In his seven seasons there, the guard gained fame for his clutch performances, most notably in the 2002 Western Conference Finals against the Los Angeles Lakers, whom they forced all the way to a game seven.
Bibby would play for the Atlanta Hawks and Washington Wizards before joining the Heat in March of 2011. He played just 22 regular season games, starting 12 of those and averaging 7.3 points per game. He played a further 20 games in the playoffs, averaging 3.7 points and going to the Finals for the first time in his career, but the Dallas Mavericks would be too much for a Heat side boasting the ‘big 3’.
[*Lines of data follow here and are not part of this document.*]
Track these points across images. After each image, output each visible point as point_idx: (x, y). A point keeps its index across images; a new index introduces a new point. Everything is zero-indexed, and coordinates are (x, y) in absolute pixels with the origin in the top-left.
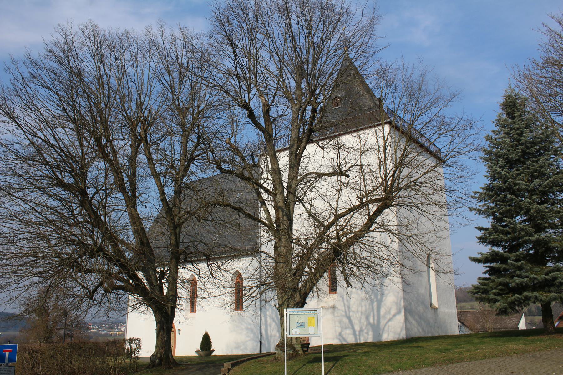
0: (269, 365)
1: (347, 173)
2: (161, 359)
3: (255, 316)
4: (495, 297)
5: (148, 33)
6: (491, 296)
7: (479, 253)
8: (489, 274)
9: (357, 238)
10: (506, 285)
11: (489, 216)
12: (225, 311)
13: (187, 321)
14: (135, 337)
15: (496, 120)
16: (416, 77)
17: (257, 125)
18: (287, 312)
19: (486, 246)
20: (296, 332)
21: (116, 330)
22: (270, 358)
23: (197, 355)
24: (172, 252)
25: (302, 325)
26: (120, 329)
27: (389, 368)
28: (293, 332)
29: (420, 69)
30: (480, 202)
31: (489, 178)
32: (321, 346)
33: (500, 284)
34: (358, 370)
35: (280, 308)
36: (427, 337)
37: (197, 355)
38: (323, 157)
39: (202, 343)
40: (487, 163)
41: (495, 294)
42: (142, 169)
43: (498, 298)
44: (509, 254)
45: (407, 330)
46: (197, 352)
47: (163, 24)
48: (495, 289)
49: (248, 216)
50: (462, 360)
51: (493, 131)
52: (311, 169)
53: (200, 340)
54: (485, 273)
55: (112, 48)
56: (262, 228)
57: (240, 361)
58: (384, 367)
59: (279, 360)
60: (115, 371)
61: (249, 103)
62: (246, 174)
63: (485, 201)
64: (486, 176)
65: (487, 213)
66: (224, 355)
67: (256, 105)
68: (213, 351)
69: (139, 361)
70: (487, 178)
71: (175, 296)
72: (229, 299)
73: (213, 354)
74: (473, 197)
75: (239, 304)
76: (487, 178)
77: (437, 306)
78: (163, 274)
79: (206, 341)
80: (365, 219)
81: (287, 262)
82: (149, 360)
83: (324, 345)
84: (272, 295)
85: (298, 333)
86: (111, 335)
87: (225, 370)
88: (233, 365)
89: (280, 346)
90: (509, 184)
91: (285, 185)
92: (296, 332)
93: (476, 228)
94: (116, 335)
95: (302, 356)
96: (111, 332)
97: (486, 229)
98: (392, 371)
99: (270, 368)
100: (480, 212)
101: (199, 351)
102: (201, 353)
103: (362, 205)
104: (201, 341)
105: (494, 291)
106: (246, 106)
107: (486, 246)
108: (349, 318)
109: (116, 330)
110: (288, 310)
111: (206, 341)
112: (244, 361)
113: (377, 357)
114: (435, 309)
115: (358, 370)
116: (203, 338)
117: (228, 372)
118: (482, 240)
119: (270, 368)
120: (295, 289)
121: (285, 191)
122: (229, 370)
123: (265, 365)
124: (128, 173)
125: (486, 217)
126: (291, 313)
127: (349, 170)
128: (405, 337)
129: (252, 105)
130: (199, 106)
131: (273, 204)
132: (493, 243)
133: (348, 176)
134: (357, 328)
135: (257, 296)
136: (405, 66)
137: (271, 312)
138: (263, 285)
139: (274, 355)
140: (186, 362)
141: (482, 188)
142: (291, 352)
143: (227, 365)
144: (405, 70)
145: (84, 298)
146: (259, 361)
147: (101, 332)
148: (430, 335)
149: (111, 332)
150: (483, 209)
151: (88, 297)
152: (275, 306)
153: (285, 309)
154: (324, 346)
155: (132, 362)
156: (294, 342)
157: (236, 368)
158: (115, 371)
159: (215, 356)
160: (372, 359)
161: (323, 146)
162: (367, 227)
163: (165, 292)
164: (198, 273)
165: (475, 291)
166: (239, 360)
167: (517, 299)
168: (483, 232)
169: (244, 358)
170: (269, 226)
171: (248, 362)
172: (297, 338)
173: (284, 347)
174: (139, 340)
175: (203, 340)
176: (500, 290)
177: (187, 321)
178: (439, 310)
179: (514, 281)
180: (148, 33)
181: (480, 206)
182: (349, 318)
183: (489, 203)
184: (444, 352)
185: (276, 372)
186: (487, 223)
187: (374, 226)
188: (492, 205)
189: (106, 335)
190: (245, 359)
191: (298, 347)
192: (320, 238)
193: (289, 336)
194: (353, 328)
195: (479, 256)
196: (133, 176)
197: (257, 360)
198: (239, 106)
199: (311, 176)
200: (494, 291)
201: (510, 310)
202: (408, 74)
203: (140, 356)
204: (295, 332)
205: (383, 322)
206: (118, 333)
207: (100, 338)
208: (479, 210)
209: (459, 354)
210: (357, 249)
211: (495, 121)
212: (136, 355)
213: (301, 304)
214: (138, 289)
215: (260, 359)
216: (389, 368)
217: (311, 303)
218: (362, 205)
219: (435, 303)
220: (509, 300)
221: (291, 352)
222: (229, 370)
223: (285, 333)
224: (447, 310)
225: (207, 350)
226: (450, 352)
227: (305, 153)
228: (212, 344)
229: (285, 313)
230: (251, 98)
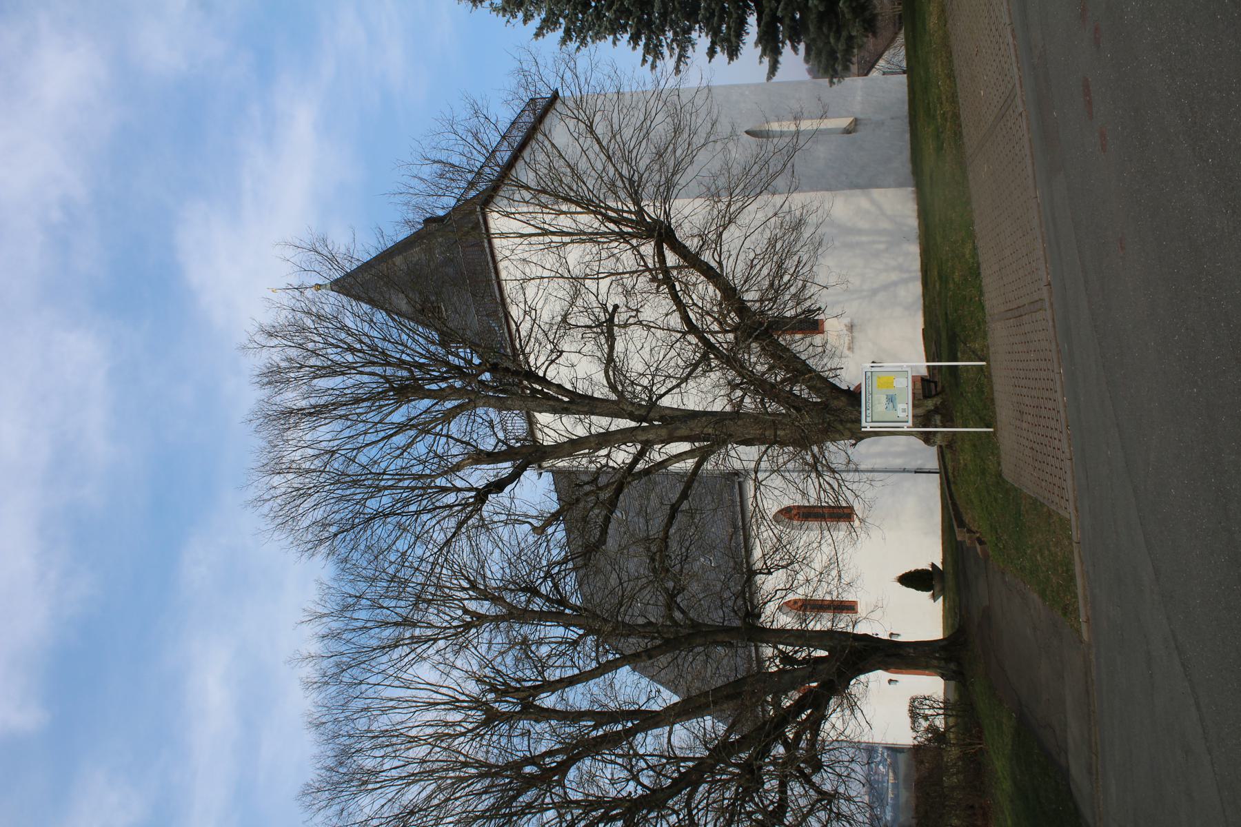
0: (961, 458)
1: (610, 309)
2: (948, 660)
3: (873, 483)
4: (842, 39)
5: (308, 685)
6: (841, 46)
7: (761, 62)
8: (799, 43)
9: (730, 293)
10: (821, 17)
11: (690, 40)
12: (863, 535)
13: (880, 605)
14: (907, 708)
15: (504, 16)
16: (427, 171)
17: (515, 476)
18: (867, 426)
19: (744, 44)
20: (904, 410)
21: (885, 784)
22: (948, 456)
23: (941, 568)
24: (748, 640)
25: (891, 399)
26: (883, 776)
27: (969, 246)
28: (902, 415)
29: (418, 167)
30: (662, 54)
31: (618, 36)
32: (928, 367)
33: (820, 28)
34: (971, 300)
35: (859, 436)
36: (912, 143)
37: (941, 599)
38: (579, 352)
39: (917, 589)
40: (589, 39)
41: (838, 39)
42: (578, 698)
43: (844, 34)
44: (765, 12)
45: (900, 185)
46: (934, 598)
47: (298, 656)
48: (828, 37)
49: (684, 495)
50: (956, 116)
51: (525, 22)
52: (600, 377)
53: (912, 592)
54: (795, 49)
55: (345, 754)
56: (708, 466)
57: (954, 510)
58: (967, 256)
59: (953, 439)
60: (970, 744)
61: (476, 489)
62: (605, 495)
63: (662, 46)
64: (614, 43)
65: (683, 42)
66: (943, 544)
67: (479, 476)
68: (933, 565)
69: (952, 701)
70: (619, 40)
71: (830, 634)
72: (841, 532)
73: (940, 567)
74: (653, 67)
75: (841, 514)
76: (619, 40)
77: (851, 119)
78: (786, 659)
79: (914, 580)
80: (695, 277)
81: (775, 422)
82: (952, 683)
83: (928, 361)
84: (836, 452)
85: (905, 406)
86: (896, 797)
87: (970, 538)
88: (961, 524)
89: (927, 438)
90: (633, 6)
91: (633, 424)
92: (904, 410)
93: (710, 61)
94: (895, 786)
95: (944, 397)
96: (890, 795)
97: (713, 43)
98: (974, 243)
99: (966, 457)
100: (681, 57)
101: (933, 594)
102: (937, 588)
103: (668, 281)
104: (914, 590)
105: (832, 41)
106: (482, 495)
107: (744, 44)
108: (874, 292)
109: (885, 784)
110: (864, 424)
111: (914, 580)
112: (954, 504)
113: (950, 264)
114: (856, 122)
115: (971, 300)
116: (908, 586)
117: (974, 533)
118: (733, 53)
119: (966, 457)
120: (824, 407)
121: (644, 424)
122: (969, 531)
123: (962, 466)
124: (590, 726)
125: (693, 45)
126: (869, 419)
127: (605, 305)
128: (911, 189)
129: (481, 484)
130: (464, 589)
131: (660, 446)
132: (739, 28)
133: (616, 307)
134: (894, 276)
135: (837, 480)
136: (403, 190)
137: (865, 451)
138: (816, 467)
139: (944, 449)
140: (957, 619)
141: (634, 48)
142: (938, 418)
143: (961, 536)
144: (411, 191)
145: (831, 810)
146: (954, 477)
147: (889, 818)
148: (907, 136)
149: (890, 795)
150: (677, 51)
151: (830, 803)
152: (854, 445)
153: (863, 429)
154: (928, 361)
155: (954, 713)
156: (921, 411)
157: (967, 518)
158: (970, 744)
159: (943, 563)
160: (954, 273)
161: (558, 351)
162: (710, 274)
163: (824, 653)
164: (784, 592)
165: (831, 72)
166: (952, 513)
167: (847, 4)
168: (718, 49)
169: (947, 504)
170: (703, 455)
171: (956, 496)
172: (914, 406)
173: (930, 432)
174: (913, 700)
175: (912, 587)
176: (830, 29)
177: (880, 605)
178: (860, 116)
179: (816, 6)
180: (308, 685)
181: (671, 56)
182: (874, 292)
183: (666, 39)
184: (943, 143)
185: (974, 446)
186: (701, 40)
187: (707, 257)
188: (670, 34)
189: (895, 807)
190: (950, 502)
191: (930, 404)
192: (730, 360)
193: (910, 423)
194: (895, 284)
195: (766, 60)
196: (603, 717)
197: (952, 479)
198: (481, 509)
199: (612, 377)
200: (832, 41)
201: (867, 14)
202: (421, 186)
203: (941, 698)
204: (904, 410)
205: (885, 225)
206: (891, 781)
207: (902, 819)
208: (679, 60)
209: (946, 120)
210: (750, 296)
211: (505, 19)
212: (941, 705)
213: (853, 397)
214: (817, 704)
215: (950, 474)
216: (969, 246)
217: (848, 378)
218: (668, 281)
219: (844, 122)
220: (848, 16)
221: (938, 418)
222: (969, 531)
223: (906, 429)
224: (859, 98)
225: (932, 579)
226: (942, 132)
227: (569, 386)
228: (920, 568)
229: (868, 429)
230: (469, 486)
The guard simply could not get it going in the Finals, as his career was all but done by then. He played a season with the New York Knicks before retiring in 2012.
1 Best: Alonzo Mourning
Seven-time All-Star Alonzo Mourning had two stints with the Heat, joining them from the Charlotte Hornets in 1995 then leaving in 2002 because of a kidney issue, only to return to the team in 2005 before leaving in 2008.
The power forward/center is one of the biggest pieces in Heat history. He helped them win an NBA Championship in 2006 and despite Dwyane Wade and Shaquille O’Neal being the go-to guys in the team, it was his defensive performance in game six of the Finals against the Dallas Mavericks that ensured that Miami emerged champions.
The big man protected the rim with determined tenacity late on, making several big blocks to keep the Mavericks at bay and see Miami win their first ever Final.